» **Image comparison data**
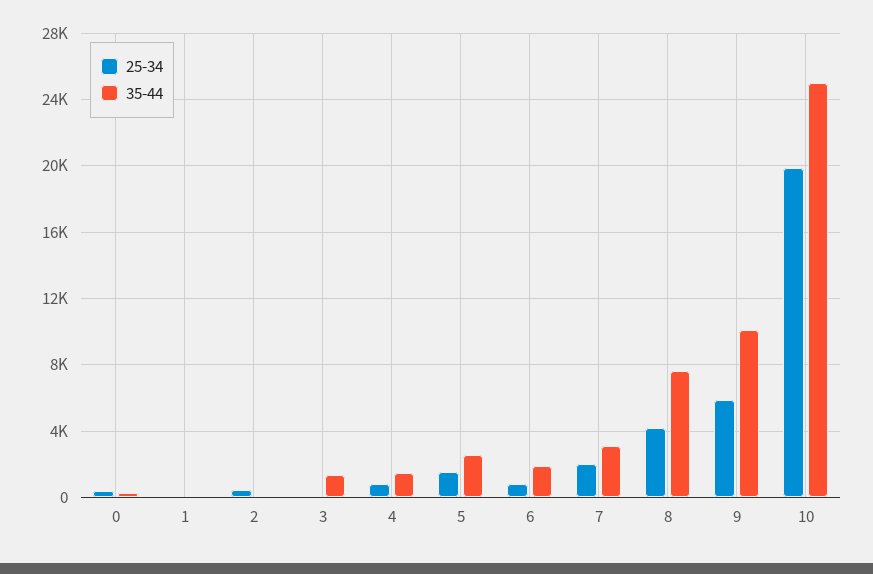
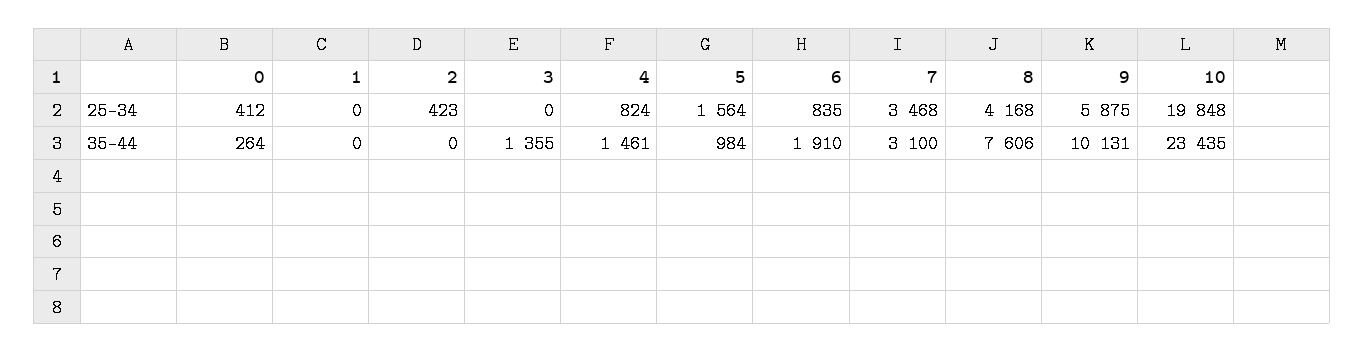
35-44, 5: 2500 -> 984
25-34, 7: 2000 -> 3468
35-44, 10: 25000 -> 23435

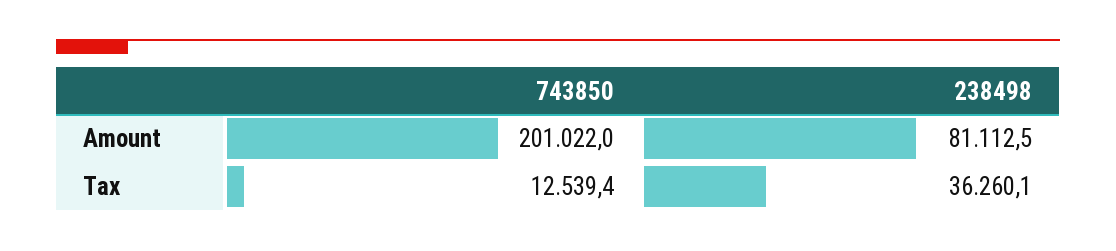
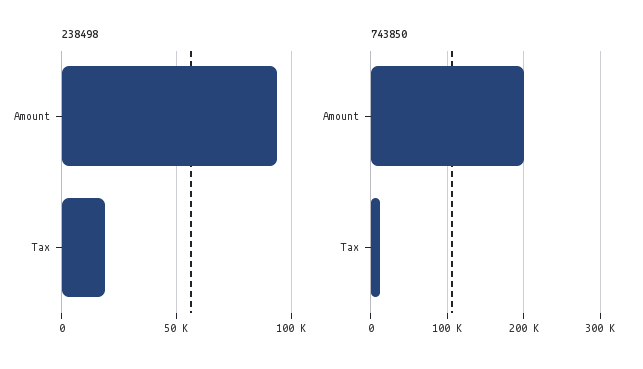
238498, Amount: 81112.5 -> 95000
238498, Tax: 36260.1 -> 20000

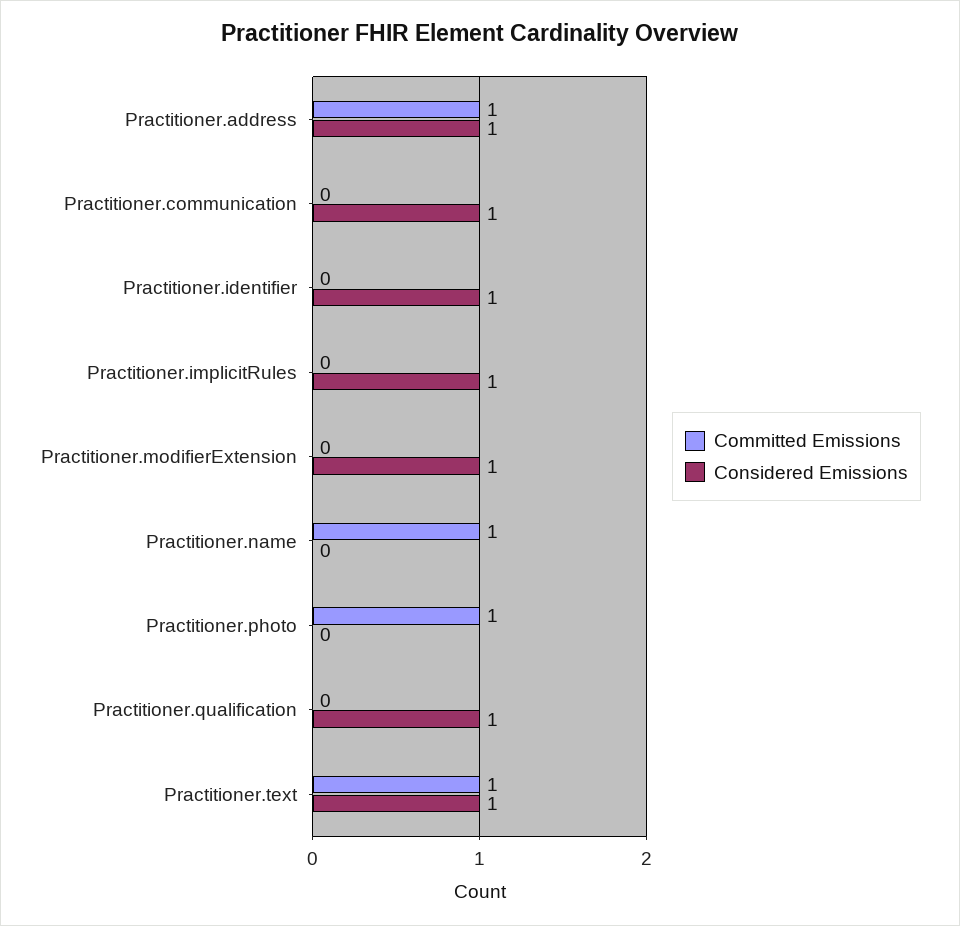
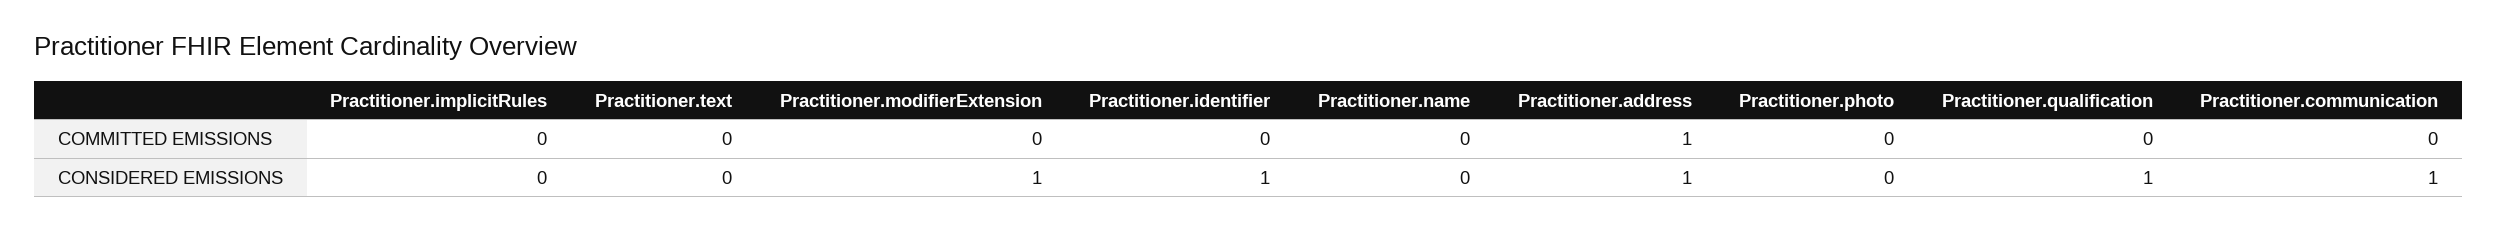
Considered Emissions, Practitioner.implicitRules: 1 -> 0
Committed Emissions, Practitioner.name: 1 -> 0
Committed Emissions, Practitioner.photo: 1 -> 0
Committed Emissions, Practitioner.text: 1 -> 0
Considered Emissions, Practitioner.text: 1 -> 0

» **Prompt**
When the string "text" appears in a line of the records above, that line is to be copied.

» **Answer to this exercise**
Committed Emissions, Practitioner.text: 1 -> 0
Considered Emissions, Practitioner.text: 1 -> 0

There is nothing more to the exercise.